● **Extract**:
[plt-scheme] escape continuations and mred callback

From: Matthias Felleisen (matthias at ccs.neu.edu)
Date: Sat Oct 7 13:22:21 EDT 2006

On Oct 7, 2006, at 12:55 PM, pedro pinto wrote:

> I understand the callback is called from somewhere in the bowels of  
> the MrEd code, after a GUI event has been extracted from the UI  
> message queue. I also can imagine that escaping from the callback  
> will prevent some resource cleanup, but I interpreted your original  
> email as hinting at something fundamentally wrong with escaping  
> from *any* callback. Maybe I misunderstood?

No you didn't. A callback doesn't return and can't return. It is an  
asynchronous call from somewhere deep inside when an event occurs. In  
a sense, it is run in concurrently to the rest of the program. In  
your special case, it was waiting (due to the modal dialog) and one  
could argue that there is a sequential flow of control. But that's  
just a special case.

● **Dataset extract**:
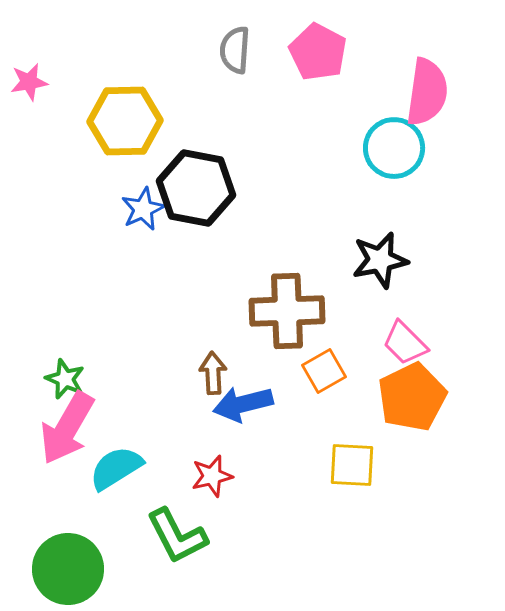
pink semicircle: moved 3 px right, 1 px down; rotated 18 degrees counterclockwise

● **Tasks for this exercise**:
**1)** Answer these questions from the email:
(a) On what date and at what time did pedro pinto write the quoted message?
(b) According to the quoted message, from where is the callback called?
(c) In the reply, what caused the special case to be waiting?
**2)** Summarize the email in two sentences.

● **Expected results**:
**1)**
(a) Oct 7, 2006, at 12:55 PM.
(b) From somewhere in the bowels of the MrEd code, after a GUI event has been extracted from the UI message queue.
(c) The modal dialog.

**2)** Matthias Felleisen answers pedro pinto's question by confirming that escaping from any callback is fundamentally wrong, since a callback doesn't and can't return. It is an asynchronous call from somewhere deep inside, made when an event occurs and run in a sense concurrently with the rest of the program, and the case that was waiting on a modal dialog is only a special case.